Shaked started the current election round by forming a new party, Zionist Spirit, together with Minister of Communications Yoaz Hendel of the Derech Eretz Party. Polls showed the party failing to pass the 3.25 percent electoral threshold and the two ended their partnership in early September. Jewish Home, while still under the electoral threshold, has been strengthening in the most recent polls.

As minister of justice (2015-2019), Shaked sought to rein in Israel’s Supreme Court, viewed on the right as overreaching. She supports the death penalty for terrorists and a more capitalistic economy. In a recent interview, she insisted she would pass the electoral threshold and again demand the Justice Ministry as her portfolio.

13. Sami Abu Shehadeh – Balad
Sami Abu Shehadeh was born in the mixed Arab-Jewish city of Lod and grew up in Jaffa, where he attended a Catholic school. He became a member of the Tel Aviv-Jaffa City Council and entered the Knesset in the September 2019 election. He was elected party chairman in January 2021.

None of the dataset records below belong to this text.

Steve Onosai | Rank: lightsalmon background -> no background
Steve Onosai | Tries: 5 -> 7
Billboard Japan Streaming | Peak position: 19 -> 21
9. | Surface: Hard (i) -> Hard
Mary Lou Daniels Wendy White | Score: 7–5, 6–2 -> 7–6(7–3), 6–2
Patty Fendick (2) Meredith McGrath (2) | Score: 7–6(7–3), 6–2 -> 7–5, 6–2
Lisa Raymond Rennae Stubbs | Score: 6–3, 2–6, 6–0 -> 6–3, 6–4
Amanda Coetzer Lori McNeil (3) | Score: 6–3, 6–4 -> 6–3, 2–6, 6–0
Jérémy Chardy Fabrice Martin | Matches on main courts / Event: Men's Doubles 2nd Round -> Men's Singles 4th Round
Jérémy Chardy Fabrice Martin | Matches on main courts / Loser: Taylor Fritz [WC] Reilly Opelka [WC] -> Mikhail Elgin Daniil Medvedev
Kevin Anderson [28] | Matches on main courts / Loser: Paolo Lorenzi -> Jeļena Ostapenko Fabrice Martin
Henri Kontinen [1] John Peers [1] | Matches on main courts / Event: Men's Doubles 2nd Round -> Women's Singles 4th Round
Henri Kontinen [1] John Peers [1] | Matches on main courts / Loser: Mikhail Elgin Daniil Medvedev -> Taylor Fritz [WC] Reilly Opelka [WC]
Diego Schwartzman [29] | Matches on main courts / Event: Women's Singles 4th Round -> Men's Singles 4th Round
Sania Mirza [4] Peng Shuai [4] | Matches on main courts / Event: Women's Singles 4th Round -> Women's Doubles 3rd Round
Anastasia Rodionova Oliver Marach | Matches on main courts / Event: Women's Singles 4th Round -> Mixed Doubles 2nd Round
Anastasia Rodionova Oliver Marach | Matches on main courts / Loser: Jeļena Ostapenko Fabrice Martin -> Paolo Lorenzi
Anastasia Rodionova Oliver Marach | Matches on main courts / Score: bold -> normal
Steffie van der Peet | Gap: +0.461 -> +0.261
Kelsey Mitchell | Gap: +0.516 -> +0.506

Abu Shehadeh pulled Balad from the Joint List in September over what some say was a dispute over a rotational agreement involving the sixth spot on the Knesset candidates list. Others say there was a deeper ideological disagreement over whether to join in an Israeli government as Ra’am had done. While all Arab parties in the Knesset are anti-Zionist, Balad is the most adamant about not joining any Israeli government. After the September 2019 election, it was the only member of the Joint List not to recommend Blue and White leader Benny Gantz for prime minister.

The decision to run alone could have far-reaching implications as polls show Balad failing to cross the electoral threshold. It is scoring about 1.0% in the polls. If it fails, it will strengthen the odds of a right-wing coalition being formed.

On Sept. 27, Israel’s Central Elections Committee disqualified the party from running in the election as it called for the negation of the Jewish state and a “state for all its citizens.” That decision was overturned by the Supreme Court on Oct. 10. (It is not clear why Balad was singled out, given that the other Arab parties share its position on this issue.)